▶ _Exercise set_
- 1) In the article on the pedestrian street designation, how far from a transit center does eligibility for parking reductions extend along a pedestrian-designated street?
- 2) From the article on the pedestrian street designation, write out the passage starting with "Brugh has said" and going on through "pedestrian friendly environment.".

Brugh has said that concerns that the designation is intended to reduce parking requirements for an existing development plan for the vacant lots are unfounded. He said that any proposal being considered could be built under the existing zoning.
Residents Ron Ernst, Frank Suerth and Steve Gulyas testified against the pedestrian proposal. They were plaintiffs in an unsuccessful lawsuit to stop the drive-through.
Ernst, whose home is in the proposed pedestrian district, said that while the association does not object to all aspects of the designation, the risks are too great given the history of the community being kept in the dark about development plans for Lawrence. He said that other measures exist which can help preserve a pedestrian friendly environment.
Ernst said there were errors in the public notification process for the pedestrian proposal and that he plans to file a lawsuit against Arena and the city to stop the designation.
The zoning code requires signs to be posted on Lawrence and on Milwaukee notifying the public of the proposed designation, and those signs were posted several weeks late, Ernst said. The signs should have been maintained until the committee held a hearing on the matter, but none of the signs were up in recent weeks, he said.
Zoning Administrator Patricia Scudiero said that the department was responsible for posting the signs but that the city lacks the personnel to replace missing signs.
The designation would cover Milwaukee between Giddings Street on the south and Higgins Avenue on the north and Lawrence between Long Avenue on the west and Laramie Avenue on the east. Under the zoning code properties within 600 feet of a transit center are eligible for reductions in parking requirements, but that distance is extended to 1,200 feet along a pedestrian-designated street.
On any pedestrian street, no off-street parking is required for businesses with a floor area of 10,000 square feet or less. Parking relief for residential uses is available for sites on a pedestrian street that are located within 1,200 feet of a transit center.

▶ _Material provided_
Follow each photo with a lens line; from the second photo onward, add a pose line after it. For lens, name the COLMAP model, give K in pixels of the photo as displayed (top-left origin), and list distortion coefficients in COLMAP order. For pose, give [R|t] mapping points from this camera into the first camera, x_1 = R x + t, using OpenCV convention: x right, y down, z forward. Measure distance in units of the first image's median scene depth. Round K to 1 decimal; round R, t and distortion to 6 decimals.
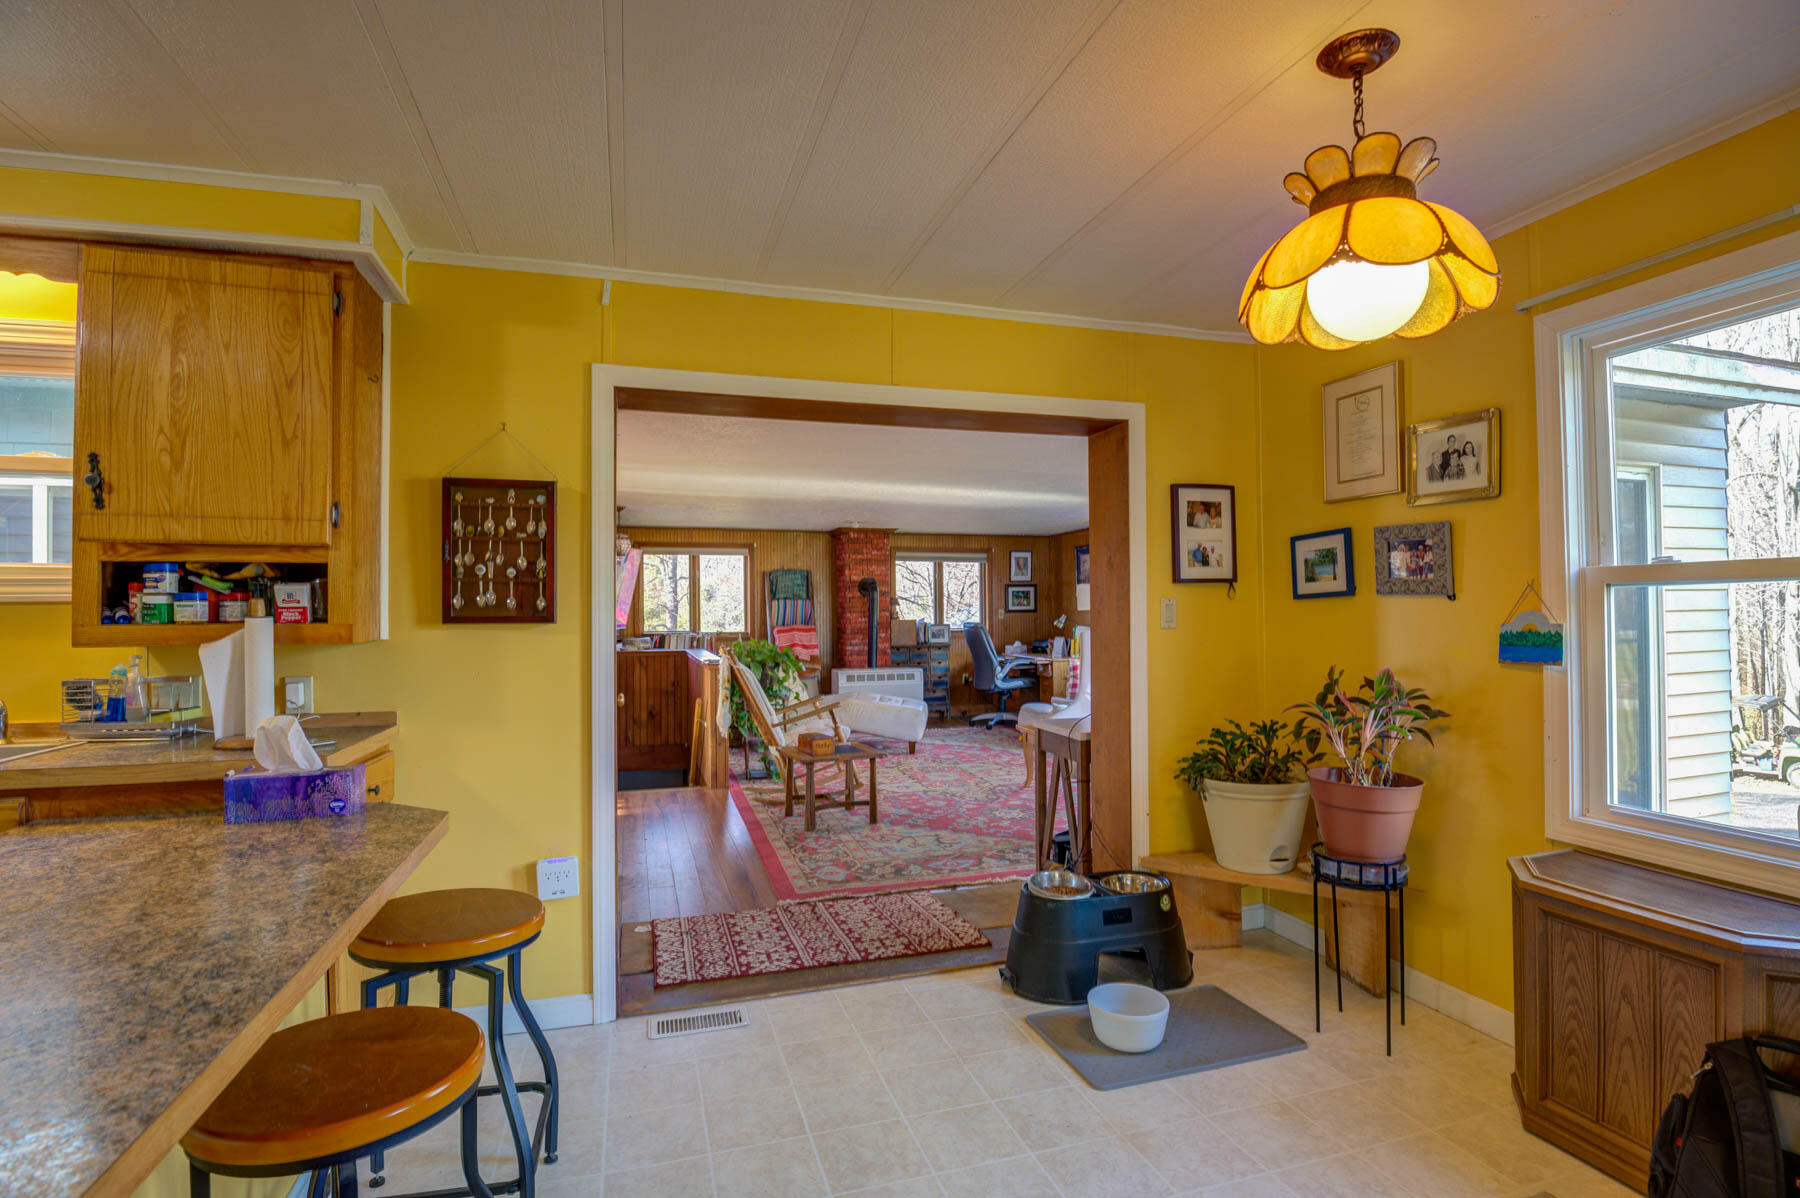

▶ _Responses to the exercise_
- 1) 1,200 feet

- 2)
Brugh has said that concerns that the designation is intended to reduce parking requirements for an existing development plan for the vacant lots are unfounded. He said that any proposal being considered could be built under the existing zoning.
Residents Ron Ernst, Frank Suerth and Steve Gulyas testified against the pedestrian proposal. They were plaintiffs in an unsuccessful lawsuit to stop the drive-through.
Ernst, whose home is in the proposed pedestrian district, said that while the association does not object to all aspects of the designation, the risks are too great given the history of the community being kept in the dark about development plans for Lawrence. He said that other measures exist which can help preserve a pedestrian friendly environment.